> **Reading text**

Skip to content
New issue

Have a question about this project? Sign up for a free GitHub account to open an issue and contact its maintainers and the community.

By clicking “Sign up for GitHub”, you agree to our terms of service and privacy statement. We’ll occasionally send you account related emails.

Already on GitHub? Sign in to your account

Not much quicker than awk one-liner with numeric keys #25

Open
kenorb opened this issue Jul 11, 2022 · 4 comments
Open

Not much quicker than awk one-liner with numeric keys #25

kenorb opened this issue Jul 11, 2022 · 4 comments
Assignees

Comments

@kenorb
Copy link

kenorb commented Jul 11, 2022

I've compared speed with AWK, and it's not so much quicker.

huniq

$ echo | pee "seq 20000000" "seq 20000000" "seq 20000000" | huniq | pv -l | wc -l
20.0M 0:00:30 [ 664k/s]
20007130

awk

$ echo | pee "seq 20000000" "seq 20000000" "seq 20000000" | awk '!a[$0]++{print}' | pv -l | wc -l
20.0M 0:00:32 [ 608k/s]
20008984

unique

$ echo | pee "seq 20000000" "seq 20000000" "seq 20000000" | unique | pv -l | wc -l
20.0M 0:00:38 [ 524k/s]
20006340

quniq

$ echo | pee "seq 20000000" "seq 20000000" "seq 20000000" | quniq -max-workers 10 | pv -l | wc -l
20.0M 0:00:45 [ 436k/s]
20013324

runiq

$ echo | pee "seq 20000000" "seq 20000000" "seq 20000000" | runiq - | pv -l | wc -l
20.0M 0:00:35 [ 571k/s]
20007072

perl

$ echo | pee "seq 20000000" "seq 20000000" "seq 20000000" | perl -e 'while(<>){if(!$s{$_}){print $_;$|=1;$s{$_}=1;}}' | pv -l | wc -l
20.0M 0:00:55 [ 363k/s]
20008104

It's only 2 seconds quicker than awk when processing 20 millions lines.

Is there any way to process the lines even quicker?

@kenorb kenorb changed the title Not much quicker than awk Not much quicker than awk one-liner Jul 11, 2022
@koraa
Copy link
Owner

koraa commented Jul 12, 2022

Can you please open a PR and integrate your results in benchmark.sh?

@koraa
Copy link
Owner

koraa commented Jul 12, 2022

Also I could imagine that awk will internally use integer keys to the lookup table in the d; this may be the reason for why this is faster…numeric keys is not a case that huniq optimizes for. It treats all input as strings.

@koraa koraa changed the title Not much quicker than awk one-liner Not much quicker than awk one-liner with numeric keys Jul 12, 2022
@koraa
Copy link
Owner

koraa commented Jul 12, 2022

By the way, thank you for bringing this up, we don't say thank you enough in this open source world…it's always great to have benchmarks counterchecked :)

> **The problem**
Please state how huniq treats all of its input, according to the GitHub thread above.

> **Extracted entries**
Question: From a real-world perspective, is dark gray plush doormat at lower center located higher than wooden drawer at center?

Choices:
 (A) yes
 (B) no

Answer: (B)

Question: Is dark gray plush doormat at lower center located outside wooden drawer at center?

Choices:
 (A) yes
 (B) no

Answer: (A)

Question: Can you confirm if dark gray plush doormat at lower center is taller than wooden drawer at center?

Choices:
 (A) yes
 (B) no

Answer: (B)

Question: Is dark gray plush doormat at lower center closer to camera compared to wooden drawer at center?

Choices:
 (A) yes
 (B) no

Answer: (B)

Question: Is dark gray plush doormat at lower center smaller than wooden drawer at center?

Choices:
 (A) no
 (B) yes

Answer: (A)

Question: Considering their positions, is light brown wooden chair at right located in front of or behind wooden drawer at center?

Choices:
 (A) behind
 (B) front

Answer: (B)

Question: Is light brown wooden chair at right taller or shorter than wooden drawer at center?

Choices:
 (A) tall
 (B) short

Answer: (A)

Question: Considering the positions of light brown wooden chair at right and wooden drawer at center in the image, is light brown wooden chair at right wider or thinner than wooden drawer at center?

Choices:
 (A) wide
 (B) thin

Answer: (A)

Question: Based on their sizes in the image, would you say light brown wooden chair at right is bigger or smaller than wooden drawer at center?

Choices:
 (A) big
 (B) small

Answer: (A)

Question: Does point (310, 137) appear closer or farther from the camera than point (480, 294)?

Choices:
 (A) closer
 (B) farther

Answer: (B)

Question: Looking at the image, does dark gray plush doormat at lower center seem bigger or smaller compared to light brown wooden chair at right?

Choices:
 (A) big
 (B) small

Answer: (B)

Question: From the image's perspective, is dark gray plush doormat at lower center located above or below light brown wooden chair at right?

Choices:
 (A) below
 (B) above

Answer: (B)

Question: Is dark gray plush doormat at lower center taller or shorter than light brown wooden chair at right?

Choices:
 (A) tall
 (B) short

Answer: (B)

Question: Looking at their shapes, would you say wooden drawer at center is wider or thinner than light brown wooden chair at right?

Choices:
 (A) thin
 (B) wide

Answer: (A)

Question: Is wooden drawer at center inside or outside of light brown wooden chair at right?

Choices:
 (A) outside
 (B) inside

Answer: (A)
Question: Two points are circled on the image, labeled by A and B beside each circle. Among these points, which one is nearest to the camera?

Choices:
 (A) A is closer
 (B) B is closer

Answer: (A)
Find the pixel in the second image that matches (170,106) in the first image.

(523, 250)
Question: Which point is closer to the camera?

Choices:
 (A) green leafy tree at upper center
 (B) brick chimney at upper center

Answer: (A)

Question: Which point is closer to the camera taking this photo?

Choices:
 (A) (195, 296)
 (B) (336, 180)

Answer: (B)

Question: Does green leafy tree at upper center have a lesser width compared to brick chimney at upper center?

> **Result for this exercise**
It treats all input as strings.